YOUR TASK: Reproduce exactly, with no other output, every line of the data below from the line containing "ring pip: (455, 449)" to the end, inclusive.

[Recorded data]
==========

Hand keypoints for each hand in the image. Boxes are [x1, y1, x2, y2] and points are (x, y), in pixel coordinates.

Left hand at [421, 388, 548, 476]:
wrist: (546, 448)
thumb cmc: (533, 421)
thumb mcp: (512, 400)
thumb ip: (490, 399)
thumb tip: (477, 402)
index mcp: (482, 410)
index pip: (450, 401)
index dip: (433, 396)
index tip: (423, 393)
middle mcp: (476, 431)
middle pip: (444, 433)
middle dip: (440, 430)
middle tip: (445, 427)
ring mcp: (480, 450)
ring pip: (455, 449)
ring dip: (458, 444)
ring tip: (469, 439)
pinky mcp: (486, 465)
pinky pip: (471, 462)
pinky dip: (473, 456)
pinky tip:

==========

SOLUTION TO THIS EXERCISE:
ring pip: (455, 449)
ring dip: (458, 444)
ring tip: (469, 439)
pinky mcp: (486, 465)
pinky pip: (471, 462)
pinky dip: (473, 456)
pinky tip:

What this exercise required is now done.